Elle rappelle également sa situation d’enfant, le « numéro 3 », dans une famille aux résidences multiples. La lecture du chapitre relatant le transit de sa famille à Caldas da Rainha nous apporte quelques éclairages sur le rôle du Portugal pendant la guerre : «  Sur un point, tous les réfugiés qui fuyaient l’Europe occupée par les Nazis , le Portugal était un paradis !(…) Et un havre de sûreté car, malgré des demandes pressantes, les autorités portugaises-sur ce point et sur beaucoup d’autres infiniment plus clémentes que le régime de Vichy- n’ont jamais livré personne aux nazis . »

Anne Brunswic pointe également la volonté d’ascension sociale de sa mère, le désir de la reconnaissance de la réussite par ses acquisitions immobilières prestigieuses : « En dix ans, tu seras passée de la porte de Champerret à la Place Malesherbes , la distance de trois stations de métro et d’à peine un kilomètre mais une véritable frontière sociale .(…) Ou bien cherchais-tu à combler , à devancer même, les appétits-de standing, de respectabilité, d’honneurs, d’argent - de ton insatiable mari ?  »

On y découvre aussi l’une des sources de la souffrance de l’auteure : l’absence , la distance affective : « Tu étais déjà une mère absente. Absente à l’heure des câlins. Absente pendant les vacances d’été que tu passais en général seule avec papa, confiant tes rejetons aux parents , aux amis , ou, à défaut à des homes d’enfants .  »
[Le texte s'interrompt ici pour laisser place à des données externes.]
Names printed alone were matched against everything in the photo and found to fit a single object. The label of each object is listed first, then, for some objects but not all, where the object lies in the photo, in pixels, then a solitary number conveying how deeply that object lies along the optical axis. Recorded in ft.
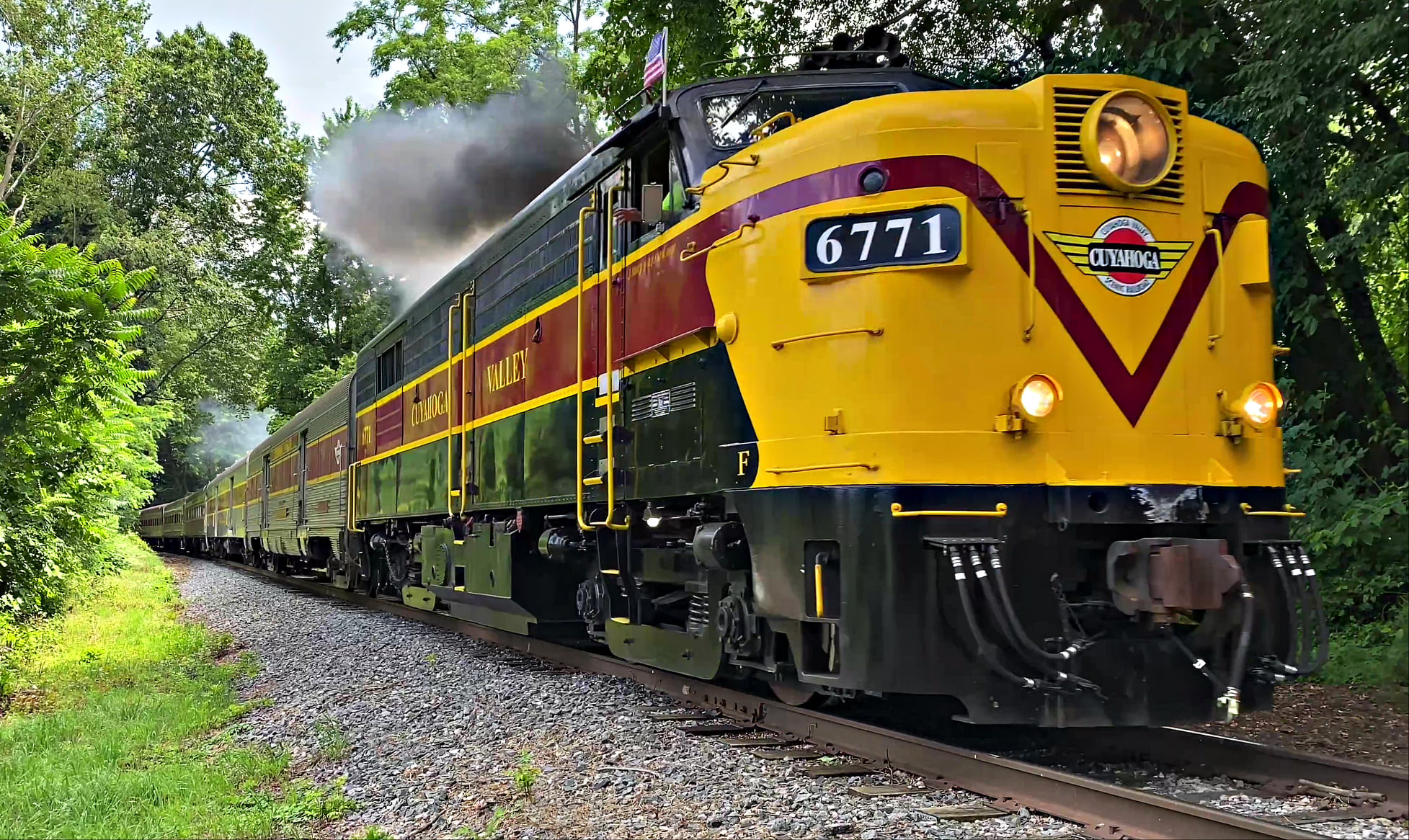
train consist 14.08
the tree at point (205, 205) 90.22
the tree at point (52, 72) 74.02
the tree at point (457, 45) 90.38
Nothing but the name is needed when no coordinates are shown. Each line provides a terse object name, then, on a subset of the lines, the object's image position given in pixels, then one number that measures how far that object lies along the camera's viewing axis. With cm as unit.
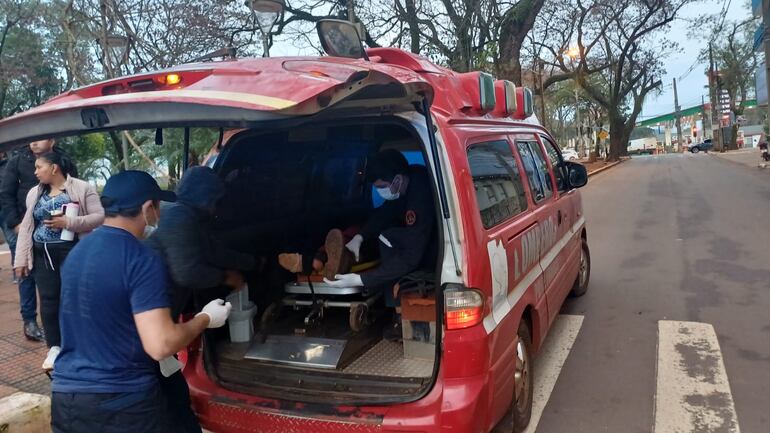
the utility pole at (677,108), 7512
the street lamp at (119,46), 727
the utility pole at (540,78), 2276
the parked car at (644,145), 8589
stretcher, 325
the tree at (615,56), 2473
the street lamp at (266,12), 748
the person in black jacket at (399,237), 305
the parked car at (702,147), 6640
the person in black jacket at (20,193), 496
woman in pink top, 417
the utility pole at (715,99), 5166
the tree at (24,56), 1612
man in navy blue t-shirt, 214
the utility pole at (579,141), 4704
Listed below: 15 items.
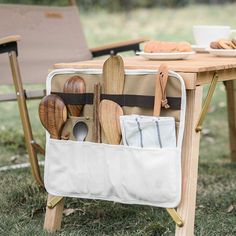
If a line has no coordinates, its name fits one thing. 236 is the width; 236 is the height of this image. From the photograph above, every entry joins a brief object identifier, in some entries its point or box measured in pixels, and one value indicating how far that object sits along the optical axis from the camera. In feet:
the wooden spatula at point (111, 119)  10.03
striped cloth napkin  9.66
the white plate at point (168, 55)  11.33
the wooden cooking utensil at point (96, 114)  10.28
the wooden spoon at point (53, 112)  10.49
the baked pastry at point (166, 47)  11.58
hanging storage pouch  9.67
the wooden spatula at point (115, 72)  10.11
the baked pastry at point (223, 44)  12.31
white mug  13.88
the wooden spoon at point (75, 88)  10.45
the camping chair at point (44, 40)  15.60
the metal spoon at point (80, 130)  10.54
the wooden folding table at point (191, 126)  9.75
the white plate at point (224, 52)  12.01
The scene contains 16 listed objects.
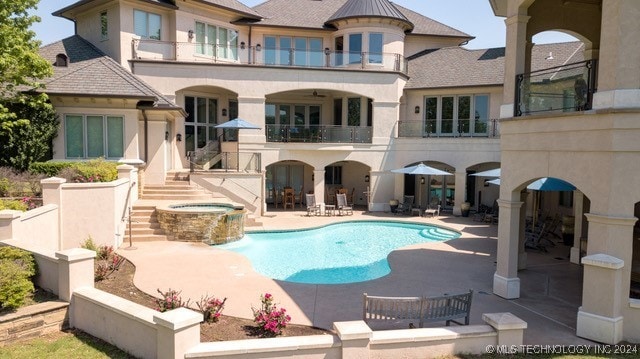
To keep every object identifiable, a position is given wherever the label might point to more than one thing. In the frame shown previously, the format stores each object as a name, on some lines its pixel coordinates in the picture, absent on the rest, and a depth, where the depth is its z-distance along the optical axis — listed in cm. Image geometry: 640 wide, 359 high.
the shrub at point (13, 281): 812
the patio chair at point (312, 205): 2456
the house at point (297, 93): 1867
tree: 1437
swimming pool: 1412
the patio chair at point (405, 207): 2550
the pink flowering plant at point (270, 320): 824
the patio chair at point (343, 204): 2482
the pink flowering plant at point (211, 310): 880
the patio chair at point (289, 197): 2656
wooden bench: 835
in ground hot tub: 1711
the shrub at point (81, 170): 1501
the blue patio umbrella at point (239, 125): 2238
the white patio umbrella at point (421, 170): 2358
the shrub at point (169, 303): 880
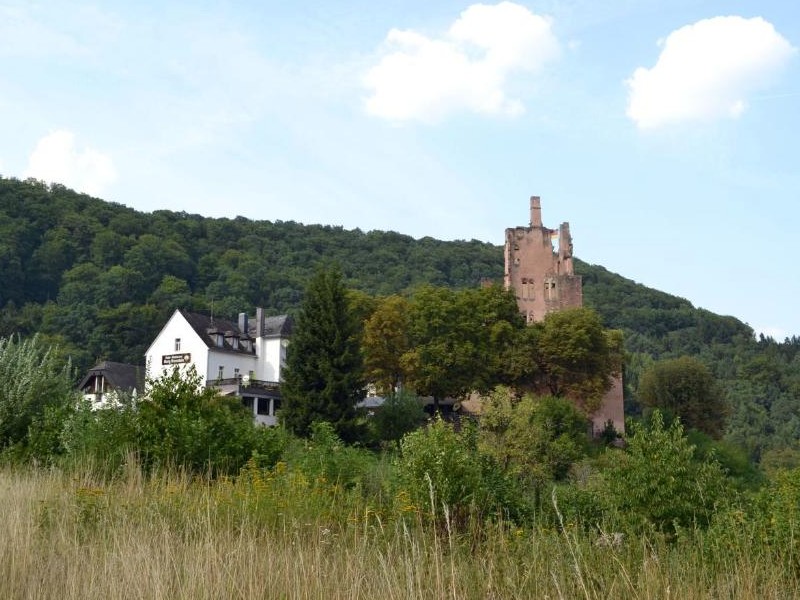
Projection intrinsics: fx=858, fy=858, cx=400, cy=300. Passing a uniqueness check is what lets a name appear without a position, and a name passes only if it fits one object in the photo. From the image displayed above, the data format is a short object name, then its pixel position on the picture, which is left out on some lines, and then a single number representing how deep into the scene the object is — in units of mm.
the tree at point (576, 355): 56594
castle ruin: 72125
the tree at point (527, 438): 36031
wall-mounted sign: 60975
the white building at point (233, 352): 58438
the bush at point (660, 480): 14047
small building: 61969
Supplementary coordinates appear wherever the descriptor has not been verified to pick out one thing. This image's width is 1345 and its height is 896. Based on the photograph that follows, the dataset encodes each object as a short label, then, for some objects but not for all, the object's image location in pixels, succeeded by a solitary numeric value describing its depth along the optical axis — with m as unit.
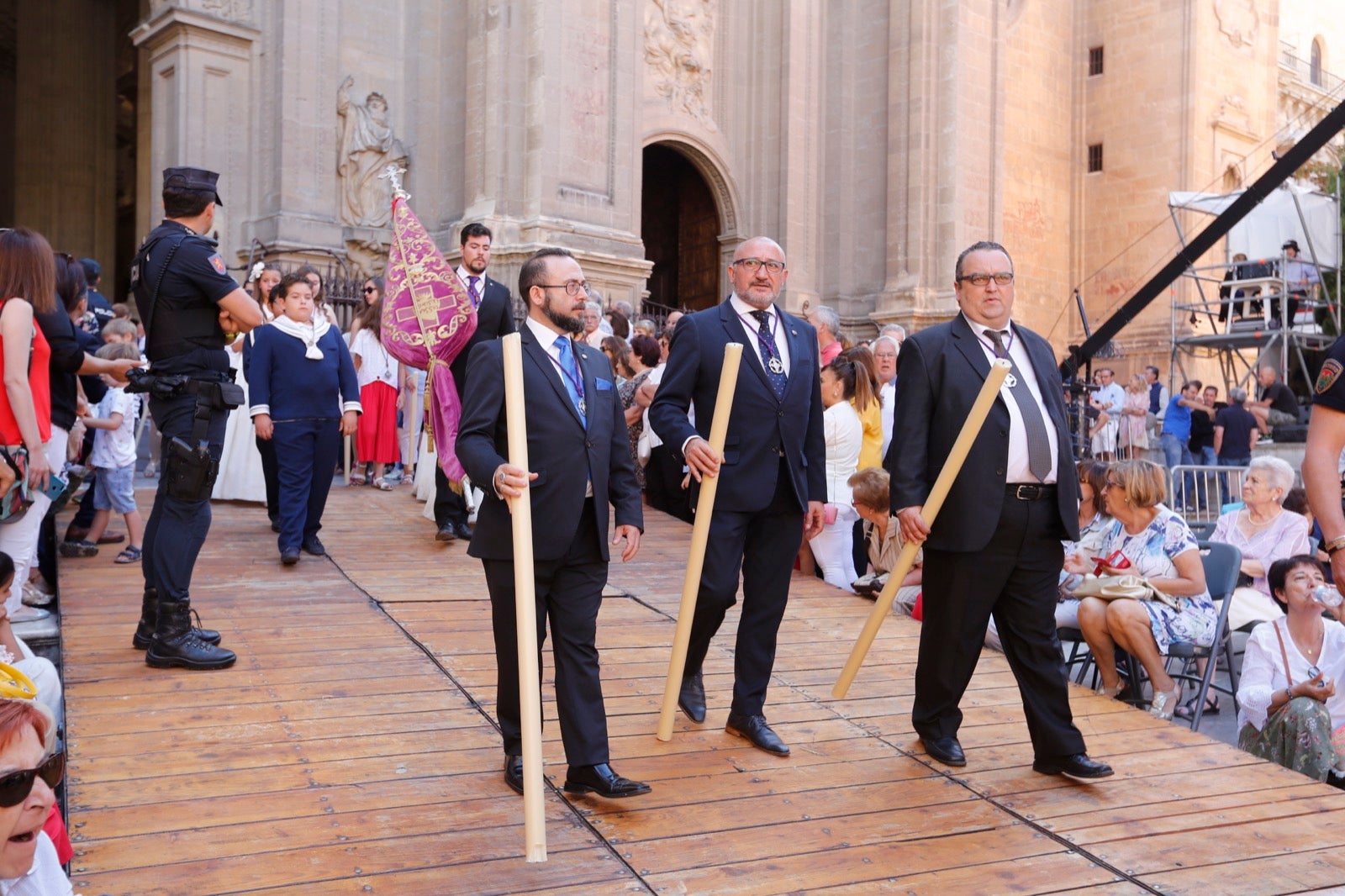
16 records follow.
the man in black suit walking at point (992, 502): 4.61
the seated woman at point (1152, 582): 6.26
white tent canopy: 24.16
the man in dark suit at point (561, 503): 4.11
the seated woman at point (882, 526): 7.64
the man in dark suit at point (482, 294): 7.96
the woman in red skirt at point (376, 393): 10.65
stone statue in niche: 16.50
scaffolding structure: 21.73
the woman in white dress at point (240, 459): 9.80
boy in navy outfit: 7.74
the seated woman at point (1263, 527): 7.68
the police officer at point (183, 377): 5.23
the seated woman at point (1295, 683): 5.53
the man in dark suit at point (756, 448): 4.85
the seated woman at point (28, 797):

Le prologue et l’épilogue de ce récit, un dialogue posthume avec son père, sont marqués par l’omniprésence de la douleur, de l’amertume. Pourtant, Anne Brunswic parvient à éviter l’écueil, toujours possible dans ce genre de récit, du jugement définitif, en reliant son histoire personnelle à celle du monde, à l’histoire contemporaine, au rapport à la judéité, à la sincérité personnelle.